Categories
Product Management

Mark Zuckerberg and Motivation at Facebook

I like this a lot: using long-term discussions to better plan near-term work. Probably leads to better conversations overall, and a better understanding of the “why”.

When I ask people close to Zuckerberg how, exactly, he has pulled off these achievements, I don’t hear a lot of anecdotes about him swooping in and personally making genius-level decisions that suddenly changed everything. Instead, they praise his inquisitiveness, persistence, ability to deploy resources, and devotion to improving Facebook and himself. He has a knack for carving up grand plans into small, doable victories. “Most of our conversation was about long-term strategy, and then we’d backtrack from there to what we should do over the next month,”

From a great article about Mark Zuckerberg and Facebook’s long-term plan.

Categories
Product Management Software Development

How to Measure a Development Team’s Output

A friend emailed me for advice this morning:

How do you track/measure/analyse how much work you get out of your team over a given period of time (sprint/quarter/year/etc.)?

It’s an interesting question that I’ve dealt with as a designer, a developer and a product manager. It’s a question that comes up all the time, so I’m adding my response here hoping that someone else gets value out of it at some point.

How to measure your development team’s output:

  1. Value delivered. This is the biggest way to measure team output. 2 “high-value” deliverables pushed is better than 5 “small-value” almost every single time. While this has the potential to be relatively subjective, if your team’s mission/goals are aligned with the business’s mission/goals, then it should be easy to know.It’s important to remember that this doesn’t have to be financial value: if your goal is to strengthen the reliability of your video processing pipeline, then adding the fourth or fifth 9 to the overall success rate is value delivered.Also consider non-code output as value, such as increased team learning: if the team has spent the sprint cleaning up tech debt that drive them nuts, they’re going to be more productive in the future. That’s value. If the team spent the entire sprint interviewing customers, holding a design studio to sketch next year’s 2.0 version, or having a massive grooming sprint to clear up the mess in Jira, that’s long-term value that you won’t be able to assign dollars to.
  2. Velocity achieved. Assuming every card that your team works on has an estimate, tally up the sum of the estimates of finished, deployed work. Keep a record of how many points you ship per sprint and work to keep this increasing. This is more objective, but easier to game since the team could just start padding numbers to make it appear that their velocity is increasing.

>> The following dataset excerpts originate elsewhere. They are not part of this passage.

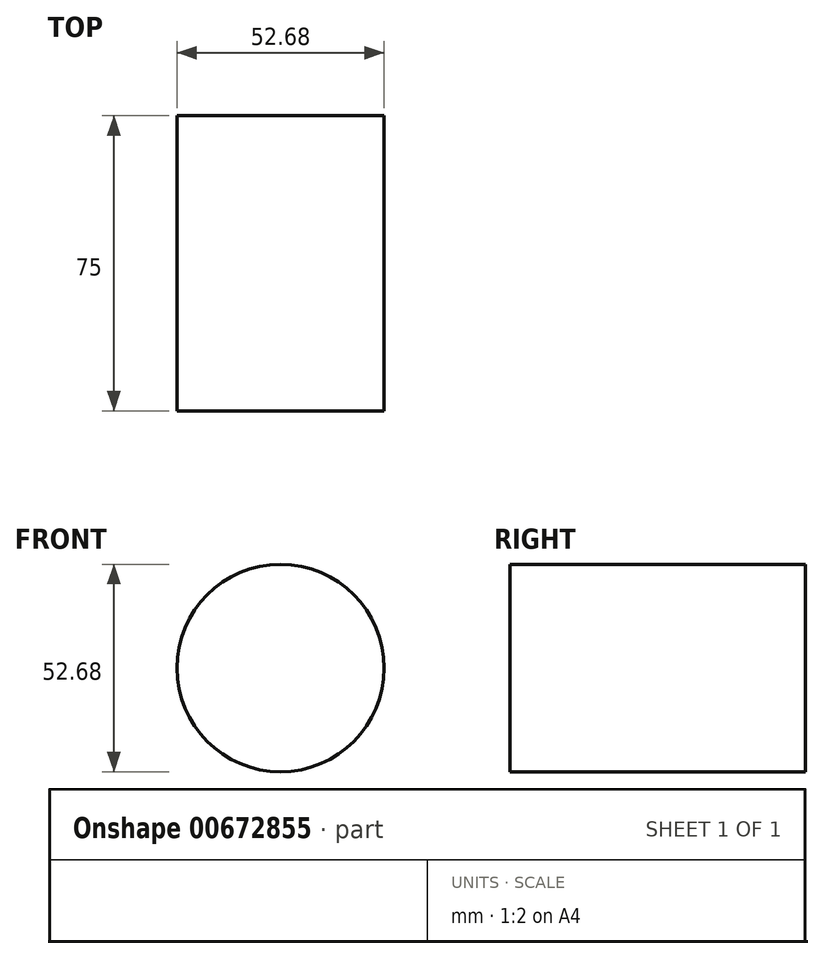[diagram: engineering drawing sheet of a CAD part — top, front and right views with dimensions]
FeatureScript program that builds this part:
annotation { "Feature Type Name" : "Feature", "Feature Type Description" : "" }
export const myFeature = defineFeature(function(context is Context, id is Id, definition is map)
    precondition{}
    {
        {
            var Q0;
            Q0=qCreatedBy(makeId("Front.planeOp"),FACE);
            cPlane(context, id + "F0", {"entities" : qUnion([Q0]), "cplaneType" : CPlaneType.OFFSET, "offset" : 25 * mm, "width" : 150 * mm, "height" : 150 * mm});
        }
        {
            var Q0;
            Q0=qCreatedBy(id+"F0.planeOp",FACE);
            cPlane(context, id + "F1", {"entities" : qUnion([Q0]), "cplaneType" : CPlaneType.OFFSET, "offset" : 25 * mm, "width" : 150 * mm, "height" : 150 * mm});
        }
        {
            var Q0;
            Q0=qCreatedBy(id+"F1.planeOp",FACE);
            cPlane(context, id + "F2", {"entities" : qUnion([Q0]), "cplaneType" : CPlaneType.OFFSET, "offset" : 25 * mm, "width" : 150 * mm, "height" : 150 * mm});
        }
        {
            var Q0;
            Q0=qCreatedBy(id+"F2.planeOp",FACE);
            cPlane(context, id + "F3", {"entities" : qUnion([Q0]), "cplaneType" : CPlaneType.OFFSET, "offset" : 25 * mm, "width" : 150 * mm, "height" : 150 * mm});
        }
        {
            var Q0;
            Q0=qCreatedBy(id+"F3.planeOp",FACE);
            cPlane(context, id + "F4", {"entities" : qUnion([Q0]), "cplaneType" : CPlaneType.OFFSET, "offset" : 25 * mm, "width" : 150 * mm, "height" : 150 * mm});
        }
        {
            var Q0;
            Q0=qCreatedBy(id+"F4.planeOp",FACE);
            cPlane(context, id + "F5", {"entities" : qUnion([Q0]), "cplaneType" : CPlaneType.OFFSET, "offset" : 25 * mm, "width" : 150 * mm, "height" : 150 * mm});
        }
        {
            var Q0;
            Q0=qCreatedBy(id+"F3.planeOp",FACE);
            var sketch = newSketch(context, id + "F6", { "sketchPlane" : qUnion([Q0])});
            skCircle(sketch, "E0", {"center": v(0, 0) * mm, "radius": 26.34 * mm});
            skSolve(sketch);
        }
        {
            var Q0;
            Q0=qCreatedBy(id+"F2.planeOp",FACE);
            var sketch = newSketch(context, id + "F7", { "sketchPlane" : qUnion([Q0])});
            skCircle(sketch, "E1", {"center": v(0, 0) * mm, "radius": 26.34 * mm});
            skSolve(sketch);
        }
        {
            var Q0;
            Q0=qCreatedBy(id+"F1.planeOp",FACE);
            var sketch = newSketch(context, id + "F8", { "sketchPlane" : qUnion([Q0])});
            skCircle(sketch, "E2", {"center": v(0, 0) * mm, "radius": 26.34 * mm});
            skSolve(sketch);
        }
        {
            var Q0;
            Q0=qCreatedBy(id+"F0.planeOp",FACE);
            var sketch = newSketch(context, id + "F9", { "sketchPlane" : qUnion([Q0])});
            skCircle(sketch, "E3", {"center": v(0, 0) * mm, "radius": 26.34 * mm});
            skSolve(sketch);
        }
        {
            var Q0;
            Q0=makeQuery(id+"F9.imprint","IMPRINT",FACE,{"disambiguationData":[TD([[makeQuery(id+"F9.imprint","IMPRINT",EDGE,{"derivedFrom":sQuery(id+"F9.wireOp",EDGE,"E3")}),1.0]])]});
            var Q1;
            Q1=makeQuery(id+"F8.imprint","IMPRINT",FACE,{"disambiguationData":[TD([[makeQuery(id+"F8.imprint","IMPRINT",EDGE,{"derivedFrom":sQuery(id+"F8.wireOp",EDGE,"E2")}),1.0]])]});
            var Q2;
            Q2=makeQuery(id+"F7.imprint","IMPRINT",FACE,{"disambiguationData":[TD([[makeQuery(id+"F7.imprint","IMPRINT",EDGE,{"derivedFrom":sQuery(id+"F7.wireOp",EDGE,"E1")}),1.0]])]});
            var Q3;
            Q3=makeQuery(id+"F6.imprint","IMPRINT",FACE,{"disambiguationData":[TD([[makeQuery(id+"F6.imprint","IMPRINT",EDGE,{"derivedFrom":sQuery(id+"F6.wireOp",EDGE,"E0")}),1.0]])]});
            loft(context, id + "F10", {"sheetProfilesArray" : [{ "sheetProfileEntities" : qUnion([Q0]) }, { "sheetProfileEntities" : qUnion([Q1]) }, { "sheetProfileEntities" : qUnion([Q2]) }, { "sheetProfileEntities" : qUnion([Q3]) }]});
        }
    });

It is also a very good way to make your developers feel like code monkeys.

I would hesitate to use any of these to measure team output:

  1. Lines of code shipped. If your team cares about succinct code, they won’t want this number to go up anyway.
  2. Number of deploys to production. Lots of deploys could mean lots of hot fixes or prod issues.
  3. Number of cards deployed. Easy to game: all of the sudden, 1 card with 4 sub-tasks becomes 4 cards because “now we’re shipping 4x the work!”